The Big Data Europe project is entering its second year. Diving deep in the world of Big Data has taught us one major lesson: things are moving fast! Nowadays, there are a lot of Big Data tools available, ranging from data storage over computation to cluster monitoring. Some Big Data technologies have been on the rise since a year ago, others have received less attention. Within that year, we have plotted a platform on which you can deploy Big Data pipelines, whilst still coping with future technologies. And we’re doing everything we can to make it as simple as possible to get started.
Big Data platforms tend to run on multiple machines. Managing these machines can be a chore. Getting technologies running on them may be hard too. You may need more intimate knowledge about the cluster than you’d like to have – and we’ve taken this into account.
The base layer of the BDE platform is a set of machines. Regardless of where they are located physically. We make an abstraction of them, currently using Mesos. Given the constraints of these machines, work can automatically be sent to the most optimal nodes. The setup of such a platform may be complex, so we try to cater for your needs as a developer by supplying a Virtual Machine containing a micro-version of the platform. For cluster administrators, we’re offering Chef recipes.

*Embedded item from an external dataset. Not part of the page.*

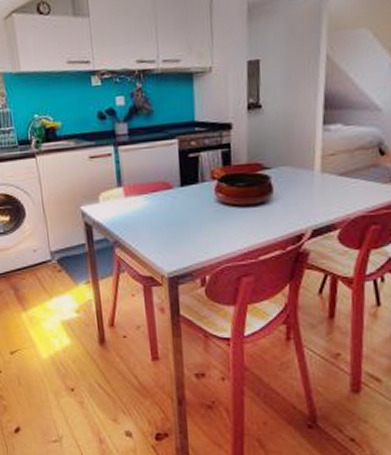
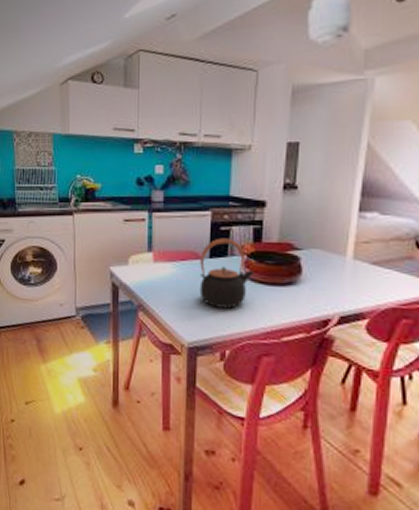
teapot: none [171,164,227,235] -> present [199,238,255,309]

The work you want to execute is packaged in Docker images. These are like tiny Virtual Machines for Linux, without the large overhead. Our approach ensures all your code is bundled, and that it doesn’t interfere with other software that’s been installed on the system. We’re going a step further and are trying to make these Docker images as easy to construct as possible. For this, we are building base images for various technologies. You extend the image, plug in the code that you need for your specific algorithm, and let the Docker ecosystem manage the packaging and deployment of your new component.
So how do we decide what to deploy? The Docker images are clearly built at a lower granularity than the whole system. One such component could be the implementation of a database, another could be an algorithm to detect man-made changes in a set of images. We consider a system that groups all the components needed to tackle a practical use-case to be a pipeline. The pipeline therefore consists of a set of Docker images and how their instances need to connect to each other. The net result is that we can deploy a network of pre-developed components to solve a Big Data problem.
A low barrier to entry, a broad application space, and cheap on maintenance. That’s the BDE platform in sales terms. The foundations of this platform are laid. We are continuing to work on easing the deployment of pipelines on the infrastructure and on clear guidelines for how to build specific components. The basics are set – let’s now build the next level!